The opinion of the court was delivered by: BYERS
This is a hearing on a petition to review an order of the Referee granting the petition of the trustee to consider an offer of $ 150 for the right, title and interest of the bankrupt as a tenant by the entirety, in certain real estate which need not be described.
Whether the entire matter is more than a tempest in a teapot may be open to question.
The said real estate constituted an asset of the bankrupt not administered (perhaps not scheduled?) in the proceedings which resulted in his discharge. That was a no-asset case, and apparently the attorney for the trustee at that time is now the attorney for the creditor who appears in behalf of this petition.
Since the proceedings were properly reopened, a new trustee was appointed who made the application which resulted in the Referee's order of October 14, 1958.
The second trustee also sought to have declared null and void four judgments which had been recovered against the bankrupt within the period of four months prior to the filing of his petition. Those are tabulated in Paragraph 5 of the trustee's petition dated September 9, 1958, and as to the first (Empire Park etc. Corp.), no opposition was offered; as to the other three (Philip Gruber Co., Inc.), an answer was filed raising issues and the Referee proceeded, after hearing argument, to grant the trustee's petition. It is the failure to grant a hearing which is principally urged in behalf of the petition to review.
Since the answer raised a question as to the running of the statute of limitations against the trustee as contained in Section 11, sub. e of the Bankruptcy Act, 11 U.S.C.A. § 29, sub. e, it would seem that the matter should be returned to the Referee with the request that he conduct a hearing in what would be regarded as a summary proceeding directed to the said Gruber judgments.
It would be proper for the Referee to permit the trustee to amend his petition to allege insolvency on the part of the bankrupt at the time that the said Gruber judgments were recovered; that seems to be a conceded fact, but it is not alleged in the petition.
The petitioning creditor cites Herget v.

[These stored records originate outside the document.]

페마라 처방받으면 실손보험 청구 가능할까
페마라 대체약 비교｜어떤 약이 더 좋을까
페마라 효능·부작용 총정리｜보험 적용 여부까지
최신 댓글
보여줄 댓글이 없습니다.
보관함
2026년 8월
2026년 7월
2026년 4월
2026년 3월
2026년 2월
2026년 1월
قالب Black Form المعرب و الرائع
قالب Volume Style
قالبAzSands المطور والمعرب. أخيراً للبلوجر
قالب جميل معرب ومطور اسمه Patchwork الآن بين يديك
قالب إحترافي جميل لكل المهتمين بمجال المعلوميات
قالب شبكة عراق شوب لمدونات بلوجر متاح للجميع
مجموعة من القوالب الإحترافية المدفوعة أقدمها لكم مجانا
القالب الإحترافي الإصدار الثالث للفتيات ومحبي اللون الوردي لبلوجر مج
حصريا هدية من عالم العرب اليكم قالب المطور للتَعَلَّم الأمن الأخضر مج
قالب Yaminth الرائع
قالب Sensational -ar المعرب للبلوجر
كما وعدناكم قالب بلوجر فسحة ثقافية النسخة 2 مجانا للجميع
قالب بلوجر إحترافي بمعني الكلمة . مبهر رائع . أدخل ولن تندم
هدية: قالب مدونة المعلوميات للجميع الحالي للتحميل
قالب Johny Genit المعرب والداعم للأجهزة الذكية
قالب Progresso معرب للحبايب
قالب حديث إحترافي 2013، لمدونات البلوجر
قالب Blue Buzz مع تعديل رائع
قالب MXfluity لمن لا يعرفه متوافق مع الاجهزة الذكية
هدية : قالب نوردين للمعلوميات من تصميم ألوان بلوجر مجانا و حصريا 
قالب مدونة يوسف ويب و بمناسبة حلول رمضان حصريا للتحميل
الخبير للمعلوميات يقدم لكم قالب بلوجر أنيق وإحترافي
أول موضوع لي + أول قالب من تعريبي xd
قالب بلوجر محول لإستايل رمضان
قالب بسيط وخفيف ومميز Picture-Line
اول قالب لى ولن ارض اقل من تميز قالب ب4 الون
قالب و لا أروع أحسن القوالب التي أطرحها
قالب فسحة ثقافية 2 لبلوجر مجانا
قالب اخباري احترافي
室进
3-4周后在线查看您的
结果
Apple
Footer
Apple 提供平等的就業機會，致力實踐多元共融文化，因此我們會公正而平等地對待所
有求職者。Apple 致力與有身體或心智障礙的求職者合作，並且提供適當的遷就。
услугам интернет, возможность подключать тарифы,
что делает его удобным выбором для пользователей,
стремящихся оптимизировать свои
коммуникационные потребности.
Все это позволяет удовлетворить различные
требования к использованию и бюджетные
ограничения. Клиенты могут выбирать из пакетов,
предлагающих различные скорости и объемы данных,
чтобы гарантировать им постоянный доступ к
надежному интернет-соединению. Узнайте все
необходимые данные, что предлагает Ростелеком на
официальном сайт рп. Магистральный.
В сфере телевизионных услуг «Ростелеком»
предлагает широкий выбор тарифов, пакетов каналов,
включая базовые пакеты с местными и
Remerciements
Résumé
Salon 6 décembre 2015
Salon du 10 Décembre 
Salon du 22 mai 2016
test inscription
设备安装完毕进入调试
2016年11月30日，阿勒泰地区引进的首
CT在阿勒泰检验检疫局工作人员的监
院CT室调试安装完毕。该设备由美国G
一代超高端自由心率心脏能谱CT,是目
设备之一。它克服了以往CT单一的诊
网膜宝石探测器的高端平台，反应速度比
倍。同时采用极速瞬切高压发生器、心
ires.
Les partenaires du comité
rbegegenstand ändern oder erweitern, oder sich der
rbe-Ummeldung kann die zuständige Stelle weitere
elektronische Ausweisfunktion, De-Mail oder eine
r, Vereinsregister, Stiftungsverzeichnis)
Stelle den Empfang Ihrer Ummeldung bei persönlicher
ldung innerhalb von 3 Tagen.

Central Bank Co., 324 U.S. 4, 65 S. Ct. 505, 89 L. Ed. 656, which seems to be important on the question of the statute of limitations; while that was a plenary suit, the same principle would seem to apply to a summary proceeding.
Apparently the attorney for Gruber was the attorney for the trustee at the outset of the bankruptcy proceeding, and that may have some significance in the disposition of this proceeding, since it would have been proper for the then trustee to take the action which the present trustee has undertaken. It seems to be a subject into which the Referee should inquire.
The proceeding is remitted to the Referee for the purpose of conducting a hearing, and otherwise to inquire into the allegations contained in Paragraph 9, subd. (d) of the petition for a review.